Internet-Draft   SRTP in Store-and-Forward Applications        June 2009


   functionality for SRTCP SaF.

   As noted, it may still be beneficial to forward information from some
   of the inbound RTCP messages (from S to M) in the outbound RTCP (from
   M to R).  Also note that it may in general not be possible for the
   SaF middlebox to reproduce RTCP reports accurately reflecting the
   ongoing SaF hbh session.  For instance, since the e2e encryption
   hides any possible RTP padding, there may be a discrepancy between
   sender's byte counts on the S-M and M-R links, respectively.  After
   decryption at R, however, the correct values will be possible to
   reconstruct.

4.7.  Cryptographic Transforms

   We define a set of SRTP SaF transforms.  Note that SaF middleboxes do
   not need to support any cryptographic transform outside what is
   already defined in [RFC3711].

4.7.1.   Default hbh Transforms

   The hbh protection may reuse any of the existing SRTP transforms such
   as those defined in the original specification [RFC3711], or,
   transforms that have been added later.  By default the NULL
   encryption algorithm, the HMAC-SHA1 authentication algorithm and the
   AES-CM pseudo-random function SHALL be used.

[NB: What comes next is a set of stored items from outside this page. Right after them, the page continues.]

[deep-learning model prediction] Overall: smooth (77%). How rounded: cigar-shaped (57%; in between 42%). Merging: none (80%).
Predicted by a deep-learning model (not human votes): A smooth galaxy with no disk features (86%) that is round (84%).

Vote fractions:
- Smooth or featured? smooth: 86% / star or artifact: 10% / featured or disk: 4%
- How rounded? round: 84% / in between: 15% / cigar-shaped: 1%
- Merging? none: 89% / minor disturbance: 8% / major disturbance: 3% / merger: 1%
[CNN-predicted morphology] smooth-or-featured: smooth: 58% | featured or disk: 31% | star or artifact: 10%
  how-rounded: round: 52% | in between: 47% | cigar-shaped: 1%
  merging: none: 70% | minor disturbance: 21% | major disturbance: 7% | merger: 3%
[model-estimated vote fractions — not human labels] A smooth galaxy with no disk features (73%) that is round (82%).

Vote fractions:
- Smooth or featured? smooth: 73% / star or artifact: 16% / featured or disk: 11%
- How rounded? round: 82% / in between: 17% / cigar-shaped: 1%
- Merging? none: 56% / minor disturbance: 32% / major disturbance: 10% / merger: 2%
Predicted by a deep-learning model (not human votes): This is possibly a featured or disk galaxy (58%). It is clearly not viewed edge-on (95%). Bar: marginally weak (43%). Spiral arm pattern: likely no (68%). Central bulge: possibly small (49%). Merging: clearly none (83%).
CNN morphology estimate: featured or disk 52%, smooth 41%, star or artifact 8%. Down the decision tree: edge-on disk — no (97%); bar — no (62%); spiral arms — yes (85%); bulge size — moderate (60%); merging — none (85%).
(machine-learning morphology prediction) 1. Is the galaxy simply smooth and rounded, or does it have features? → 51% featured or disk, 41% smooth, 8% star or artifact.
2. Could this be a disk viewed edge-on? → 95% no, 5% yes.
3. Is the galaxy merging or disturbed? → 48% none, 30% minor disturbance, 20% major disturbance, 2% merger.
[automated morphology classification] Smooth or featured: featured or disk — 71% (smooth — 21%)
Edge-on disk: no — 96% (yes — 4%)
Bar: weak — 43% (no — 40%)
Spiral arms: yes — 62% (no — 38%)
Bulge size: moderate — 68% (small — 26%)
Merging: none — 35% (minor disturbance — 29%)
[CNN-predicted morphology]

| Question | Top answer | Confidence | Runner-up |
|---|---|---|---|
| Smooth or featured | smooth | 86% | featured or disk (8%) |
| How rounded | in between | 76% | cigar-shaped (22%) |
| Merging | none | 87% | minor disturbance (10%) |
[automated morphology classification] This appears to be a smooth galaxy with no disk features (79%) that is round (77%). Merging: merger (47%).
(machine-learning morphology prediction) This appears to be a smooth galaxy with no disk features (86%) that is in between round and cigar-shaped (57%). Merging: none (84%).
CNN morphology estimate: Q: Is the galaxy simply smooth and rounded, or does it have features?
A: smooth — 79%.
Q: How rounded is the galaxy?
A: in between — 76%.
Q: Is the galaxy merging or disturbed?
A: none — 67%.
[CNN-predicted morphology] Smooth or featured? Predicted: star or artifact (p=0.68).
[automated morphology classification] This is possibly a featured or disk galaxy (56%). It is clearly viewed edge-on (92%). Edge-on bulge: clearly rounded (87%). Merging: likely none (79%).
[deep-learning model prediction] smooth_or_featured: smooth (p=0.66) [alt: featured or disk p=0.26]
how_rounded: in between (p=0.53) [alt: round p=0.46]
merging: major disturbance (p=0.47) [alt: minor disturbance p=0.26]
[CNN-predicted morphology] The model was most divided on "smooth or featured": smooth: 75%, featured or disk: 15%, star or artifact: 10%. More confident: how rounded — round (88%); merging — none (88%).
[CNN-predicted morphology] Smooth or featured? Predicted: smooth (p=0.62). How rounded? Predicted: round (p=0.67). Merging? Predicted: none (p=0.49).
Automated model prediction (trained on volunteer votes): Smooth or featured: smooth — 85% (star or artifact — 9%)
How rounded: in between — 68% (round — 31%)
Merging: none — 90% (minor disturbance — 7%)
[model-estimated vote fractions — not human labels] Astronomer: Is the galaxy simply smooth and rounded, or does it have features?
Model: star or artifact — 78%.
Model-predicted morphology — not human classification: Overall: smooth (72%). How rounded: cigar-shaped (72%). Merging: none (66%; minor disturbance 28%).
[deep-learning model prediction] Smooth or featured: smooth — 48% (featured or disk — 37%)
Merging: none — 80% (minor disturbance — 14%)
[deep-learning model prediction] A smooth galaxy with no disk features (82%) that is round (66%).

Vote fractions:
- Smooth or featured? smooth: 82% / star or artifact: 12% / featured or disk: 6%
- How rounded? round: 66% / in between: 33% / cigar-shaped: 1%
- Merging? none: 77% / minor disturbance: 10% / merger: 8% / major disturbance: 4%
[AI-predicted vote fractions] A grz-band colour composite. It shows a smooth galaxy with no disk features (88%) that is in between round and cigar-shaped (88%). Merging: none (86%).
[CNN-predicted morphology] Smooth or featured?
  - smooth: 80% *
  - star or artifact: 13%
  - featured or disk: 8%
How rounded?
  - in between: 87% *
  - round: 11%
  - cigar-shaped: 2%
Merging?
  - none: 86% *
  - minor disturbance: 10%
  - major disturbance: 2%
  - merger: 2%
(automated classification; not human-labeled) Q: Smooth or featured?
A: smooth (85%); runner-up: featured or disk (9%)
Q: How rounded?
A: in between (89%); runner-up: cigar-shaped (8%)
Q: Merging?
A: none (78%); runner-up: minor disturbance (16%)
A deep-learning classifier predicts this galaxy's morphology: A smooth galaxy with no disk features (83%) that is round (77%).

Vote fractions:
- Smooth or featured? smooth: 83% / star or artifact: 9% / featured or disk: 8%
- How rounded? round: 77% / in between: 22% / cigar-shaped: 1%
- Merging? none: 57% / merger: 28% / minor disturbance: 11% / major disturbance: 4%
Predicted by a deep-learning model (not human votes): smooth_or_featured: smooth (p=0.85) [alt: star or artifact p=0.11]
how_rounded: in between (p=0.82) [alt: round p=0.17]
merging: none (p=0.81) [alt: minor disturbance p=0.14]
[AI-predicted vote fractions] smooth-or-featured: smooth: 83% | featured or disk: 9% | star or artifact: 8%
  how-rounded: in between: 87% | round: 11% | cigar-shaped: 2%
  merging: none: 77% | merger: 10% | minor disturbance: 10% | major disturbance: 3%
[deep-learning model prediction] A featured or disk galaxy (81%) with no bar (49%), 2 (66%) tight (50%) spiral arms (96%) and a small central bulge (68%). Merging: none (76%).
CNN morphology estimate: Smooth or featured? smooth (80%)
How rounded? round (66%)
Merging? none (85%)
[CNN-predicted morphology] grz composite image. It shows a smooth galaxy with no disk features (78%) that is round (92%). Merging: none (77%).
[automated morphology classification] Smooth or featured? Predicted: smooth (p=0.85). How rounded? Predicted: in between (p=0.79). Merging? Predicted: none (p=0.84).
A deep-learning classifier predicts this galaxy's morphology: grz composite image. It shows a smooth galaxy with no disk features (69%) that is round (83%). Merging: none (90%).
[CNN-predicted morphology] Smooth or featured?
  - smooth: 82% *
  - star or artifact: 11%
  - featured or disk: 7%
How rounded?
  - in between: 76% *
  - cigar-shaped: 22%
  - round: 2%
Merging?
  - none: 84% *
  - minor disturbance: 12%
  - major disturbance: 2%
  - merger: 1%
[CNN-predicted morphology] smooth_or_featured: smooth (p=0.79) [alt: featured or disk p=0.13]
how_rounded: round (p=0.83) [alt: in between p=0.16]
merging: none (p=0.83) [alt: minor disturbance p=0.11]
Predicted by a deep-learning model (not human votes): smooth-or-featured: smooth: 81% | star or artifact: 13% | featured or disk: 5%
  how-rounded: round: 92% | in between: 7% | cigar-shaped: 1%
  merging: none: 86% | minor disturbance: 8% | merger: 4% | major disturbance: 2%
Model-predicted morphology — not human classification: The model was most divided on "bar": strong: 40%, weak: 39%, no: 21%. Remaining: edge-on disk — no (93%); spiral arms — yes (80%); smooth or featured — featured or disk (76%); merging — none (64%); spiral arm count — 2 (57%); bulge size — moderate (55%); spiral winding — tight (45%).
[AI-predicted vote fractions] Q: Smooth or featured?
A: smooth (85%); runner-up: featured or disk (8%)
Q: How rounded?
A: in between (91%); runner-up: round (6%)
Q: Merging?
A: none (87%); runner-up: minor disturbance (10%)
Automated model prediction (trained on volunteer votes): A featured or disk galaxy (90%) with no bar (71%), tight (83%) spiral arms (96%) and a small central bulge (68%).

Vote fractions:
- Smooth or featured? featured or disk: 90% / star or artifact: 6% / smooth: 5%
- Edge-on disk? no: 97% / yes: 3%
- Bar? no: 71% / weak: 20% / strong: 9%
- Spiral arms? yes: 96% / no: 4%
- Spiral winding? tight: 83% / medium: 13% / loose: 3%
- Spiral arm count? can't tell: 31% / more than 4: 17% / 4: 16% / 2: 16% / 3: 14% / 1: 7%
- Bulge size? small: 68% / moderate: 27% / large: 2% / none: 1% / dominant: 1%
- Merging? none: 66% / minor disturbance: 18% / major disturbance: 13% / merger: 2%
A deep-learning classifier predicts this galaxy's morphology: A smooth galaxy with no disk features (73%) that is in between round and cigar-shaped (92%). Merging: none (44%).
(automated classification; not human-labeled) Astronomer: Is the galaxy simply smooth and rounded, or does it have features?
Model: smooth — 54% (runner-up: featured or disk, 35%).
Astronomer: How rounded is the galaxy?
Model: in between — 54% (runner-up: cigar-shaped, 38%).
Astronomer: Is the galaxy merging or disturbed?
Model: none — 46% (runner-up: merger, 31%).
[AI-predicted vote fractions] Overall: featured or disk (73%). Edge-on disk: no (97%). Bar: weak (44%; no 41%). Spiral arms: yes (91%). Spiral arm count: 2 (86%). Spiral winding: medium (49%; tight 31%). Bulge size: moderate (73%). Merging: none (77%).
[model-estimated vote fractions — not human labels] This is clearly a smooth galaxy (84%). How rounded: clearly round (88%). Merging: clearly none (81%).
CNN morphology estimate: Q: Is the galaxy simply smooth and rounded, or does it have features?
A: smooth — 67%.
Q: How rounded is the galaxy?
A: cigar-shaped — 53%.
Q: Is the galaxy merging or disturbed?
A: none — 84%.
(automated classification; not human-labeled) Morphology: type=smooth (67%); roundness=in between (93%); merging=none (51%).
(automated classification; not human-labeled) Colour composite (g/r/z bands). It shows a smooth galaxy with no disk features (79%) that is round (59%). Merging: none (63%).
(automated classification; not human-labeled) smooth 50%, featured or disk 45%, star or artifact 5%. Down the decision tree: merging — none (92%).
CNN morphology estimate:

4.7.2.  Default e2e Transforms

   The sender SHALL first apply the e2e encryption transform and then
   the e2e authentication transform.

   The default e2e encryption transform SHALL be AES Counter Mode as
   specified in [RFC3711], Section 4.1.1, with the following
   modification.  Instead of forming the initialization vector as
   defined in [RFC3711], the IV SHALL be formed as:

             IV = (k_s * 2^16) XOR (SSS * 2^64) XOR (PUV * 2^16)

   where k_s is the session salting key (derived from the e2e master key
   and salt, see Section 4.7.3) and where SSS and PUV are the SSS/PUV
   fields from the packet.  The PUV is a counter, initially set to zero
   and then increasing by one (1) for each packet.  The default size of
   the PUV SHALL be 24 bits and the maximum allowed size for AES counter
   mode SHALL be 48 bits.  If the SSS field is not present, the value 0
   (zero) SHALL be used.  The default size of the SSS SHALL be zero (not
   present) and the maximum size for AES counter mode SHALL be 64 bits.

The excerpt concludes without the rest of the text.